Swetlana Oswald Arbeit, International, Kapitalismus, Krise und Verteilungsfragen, Wirtschaft Kommentieren

Und hätte der Staat nicht umverteilt, wären unsere Einkommensverluste bei bis zu 9,2 Prozent gelegen. Und dann kann man sich noch anhören, dass die Jungen von heute nicht mehr genug leisten, nur Freizeit haben wollen und gar nicht wissen was richtig arbeiten ist.

Ja, unsere Arbeitswelt heute ist eine andere als damals. Vieles mag nicht mehr so anstregend sein, weil es Maschinen übernehmen. Gleichzeitig ist vieles aber auch viel fordernder als früher. Stellt euch einen Bürojob von früher vor, wo nur per Telefon, Fax und Brief kommuniziert wird. Und dann das gleiche heute, wo alles binnen Sekunden erledigt werden muss. Nicht mehr ein paar Tage auf die Antwort per Brief warten, sondern immer erreichbar und gefordert sein, auch in der Freizeit, weil sonst steht ja ein anderer bereit, der den Job sofort übernimmt. Vielleicht sogar für weniger Lohn. Nicht so wie früher, als sich Firmen um jeden noch so unausgebildeten Arbeiter gerissen haben.

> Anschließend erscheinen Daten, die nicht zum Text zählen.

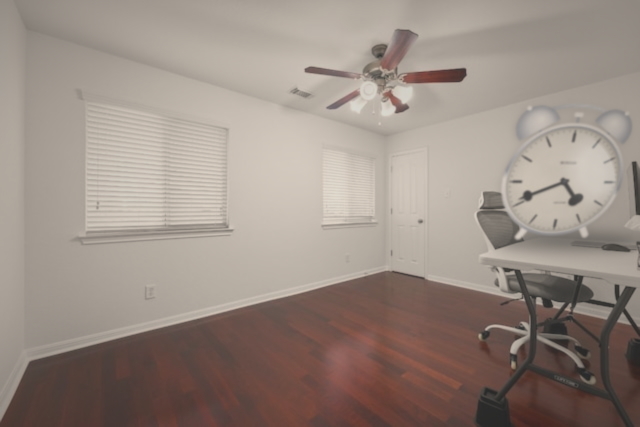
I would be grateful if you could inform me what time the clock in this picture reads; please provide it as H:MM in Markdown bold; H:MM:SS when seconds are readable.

Egal ob Bürojob, Lehrerberuf oder im Pflegebereich. Arbeiten war und ist immer noch anstregend und wir geben alle einen Großteil unserer Lebenszeit für den Beruf. Wir leisten was und dafür gehören wir anständig entlohnt und selbstverständlich auch dann, wenn wir in Pension sind.

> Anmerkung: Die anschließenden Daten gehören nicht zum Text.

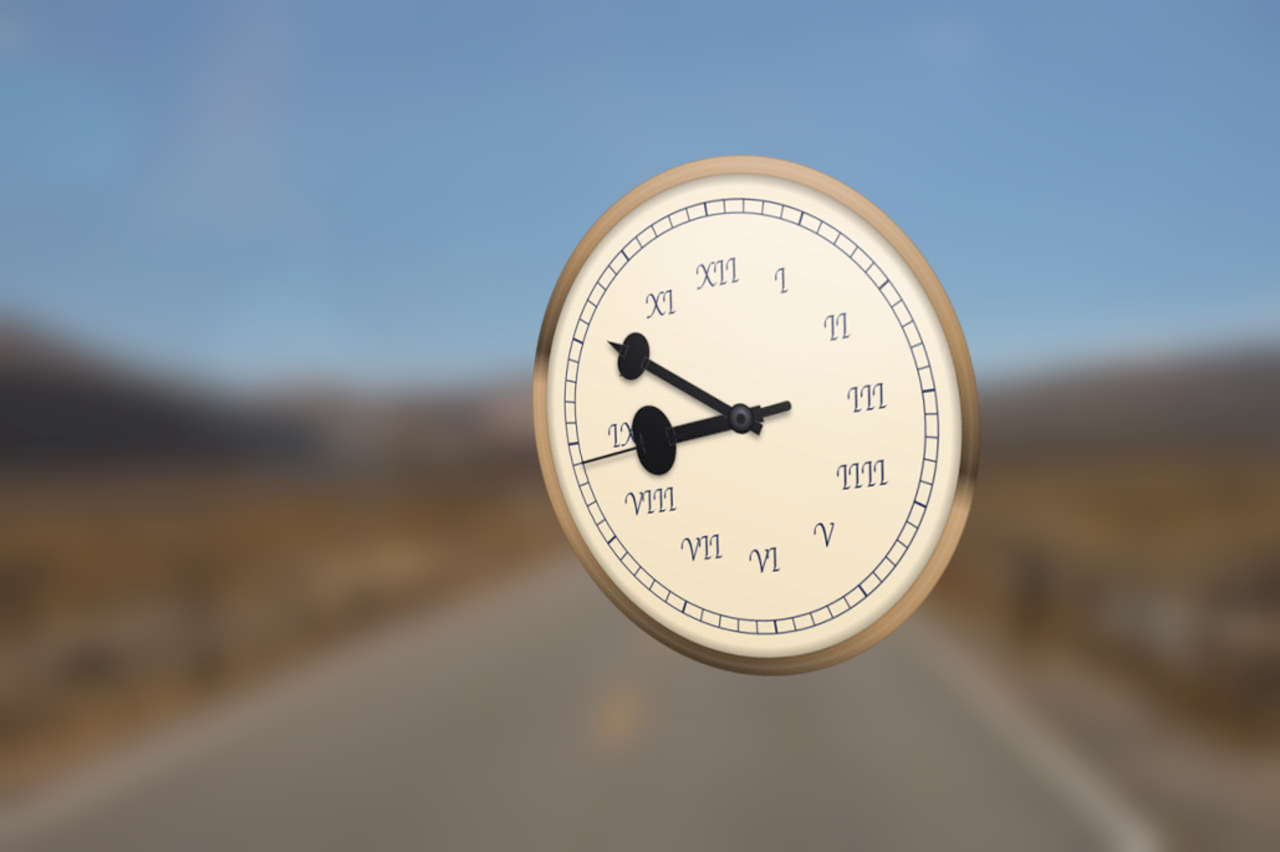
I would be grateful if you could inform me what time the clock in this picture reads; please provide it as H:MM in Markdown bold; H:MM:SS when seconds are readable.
**8:50:44**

Zu Lasten der Jungen darf es aber sicher nicht geben, denn sonst wird es schwer, dass die nächste Generation es mal besser hat, fortschrittlicher ist und ein angenehmeres Leben führen kann.

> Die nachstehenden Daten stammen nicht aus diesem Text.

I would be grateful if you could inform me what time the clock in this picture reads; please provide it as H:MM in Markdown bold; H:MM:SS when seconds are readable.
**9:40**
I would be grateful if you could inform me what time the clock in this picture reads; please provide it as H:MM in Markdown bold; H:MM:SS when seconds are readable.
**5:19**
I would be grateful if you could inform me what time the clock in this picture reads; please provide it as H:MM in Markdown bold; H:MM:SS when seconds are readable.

Also anständige Löhne für alle, die arbeiten gehen. Gute Pensionen für jeden der in Österreich lebt. Und einen Staat der nicht Almosen verteilt, damit man trotz Arbeit überleben kann, sondern der diejenigen ihren Teil beitragen lässt, die sich jetzt lange genug aus der Verantwortung gestohlen haben: Die Reichen und Superreichen.